25. Tidak Ada Kata Terlambat

34 5 0
                                    

"Tidak ada yang jahat, hanya saja semesta senang mempermainkan kalian."

***

Citttttt

Brukkkkk!

Dalam sekejap, sebuah mobil menambrak motor yang berlawanan arah dan pergi begitu saja. Wira pun menghentikan motornya. Ia mendekati kerumunan itu, matanya membelalak ketika melihat korban dari tabrak lari tersebut.

"Dia kan--"

"Kamu kenal dengan korban, Dek?"

"Iya, Pak. Tolong hubungi ambulans."

"Baik."

Sambil menunggu ambulans, di tengah guyuran hujan, Wira mengecek nafas wanita yang tergeletak di jalanan itu. Dia pun melakukan CPR, dan tidak membutuhkan waktu yang lama sampai ambulance tiba.

"Denyutnya ada, tapi lemah," ucap Wira kepada petugas medis.

"Kamu bisa ikut ke rumah sakit?"

"Tentu."

Beberapa jam kemudian, Wira pulang. Ia melihat motor miliknya sudah terpakir di halaman rumahnya.

"Wira!"

Sari menjatuhkan piring yang ia bawa dan segera mendekati Wira. Pakaian pria itu sudah kotor dengan noda merah.

"Kamu kenapa? Kenapa baju kamu berlumuran darah seperti ini?" Panik Sari.

"Ambu, tenang dulu."

Sari masih menelisik keadaan putranya, tanpa mendengarkan apapun yang keluar dari mulut Wira, sampai akhirnya Wira memegangi tangan Ibunya itu.

"Wira teh nggak kenapa-napa. Tadi, Wira nolongin teman yang ditabrak lari, dan ini darah dia, bukan darah Wira."

Seketika itu, Sari menjatuhkan tubuhnya. Pikirannya terlalu negatif. Akhir-akhir ini ia sangat memikirkan putranya itu. Ia merasa akan berada jauh dari putra semata wayangnya.

Wira pun membantu Ambunya berdiri. "Ambu istirahat aja. Pecahan piringnya biar Wira yang beresin."

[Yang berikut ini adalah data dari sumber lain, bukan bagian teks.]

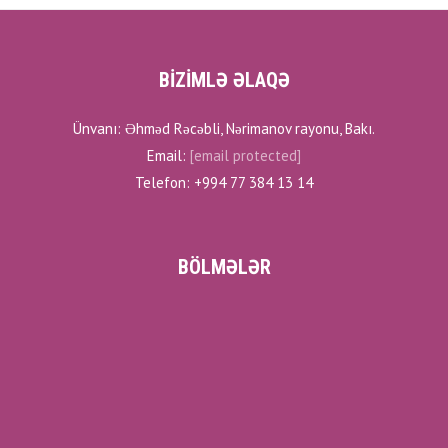
BİZİMLƏ ƏLAQƏ
Ünvanı: Əhməd Rəcəbli, Nərimanov rayonu, Bakı.
Email:
[email protected]
Telefon: +994 77 384 13 14
BÖLMƏLƏR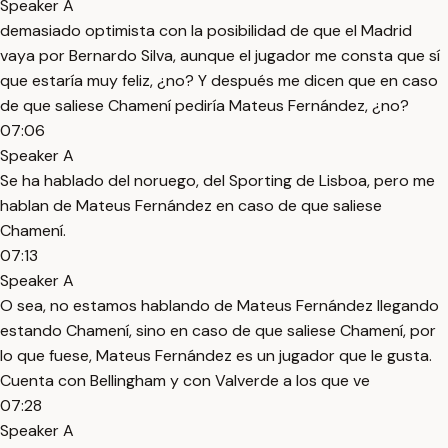
Speaker A
demasiado optimista con la posibilidad de que el Madrid
vaya por Bernardo Silva, aunque el jugador me consta que sí
que estaría muy feliz, ¿no? Y después me dicen que en caso
de que saliese Chamení pediría Mateus Fernández, ¿no?
07:06
Speaker A
Se ha hablado del noruego, del Sporting de Lisboa, pero me
hablan de Mateus Fernández en caso de que saliese
Chamení.
07:13
Speaker A
O sea, no estamos hablando de Mateus Fernández llegando
estando Chamení, sino en caso de que saliese Chamení, por
lo que fuese, Mateus Fernández es un jugador que le gusta.
Cuenta con Bellingham y con Valverde a los que ve
07:28
Speaker A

Sari menganggukkan kepalanya dan beranjak menuju kamarnya. Pria bermata sipit itu melepaskan baju sekolahnya yang sudah kotor, dan mulai membersihkan lantai. Setelah selesai, Wira membereskan rumahnya.

Kemudian, Wira memasak. Pria itu sangat lihai menggunakan pisaunya. Wira hanya memasak tumisan sawi, tempe dan tahu goreng saja. Setelahnya, ia menyisihkan lauk dan nasi yang dimasukkan ke rantang.

"Ambu, Wira ke sawah dulu," ucapnya sambil membawa rantang.

"Iya, Nak."

Wira pun berjalan menuju sawah. Ia melihat lapangan desa yang sudah dipenuhi para warga.

"Mau ke sawah, Wir? Tumben, sore? Baru pulang sekolah?"

"Iya, baru pulang. Punten, Mang,"
*Punten: permisi

"Mangga."
*Mangga: silakan

Wira meneruskan langkahnya sampai akhirnya ia tiba di sawah milik keluarganya. Wira melihat Nek Esih yang sedang beristirahat di saungnya.

Usia Nek Esih terbilang belum tua, karena pada saat itu Nek Esih menikah muda. Sejak putranya meninggal dunia, ia ikut mencari nafkah. Nek Esih tidak ingin memberatkan menantunya, oleh karena itu tidak hanya bertani saja, Nek Esih pun pernah berjualan di pasar, namun sekarang sudah tidak berjualan lagi karena Sari melarangnya.

"Nenek!"

Nek Esih melambaikan tangannya, senyumannya terukir di wajahnya menatap sang cucu yang semakin dekat.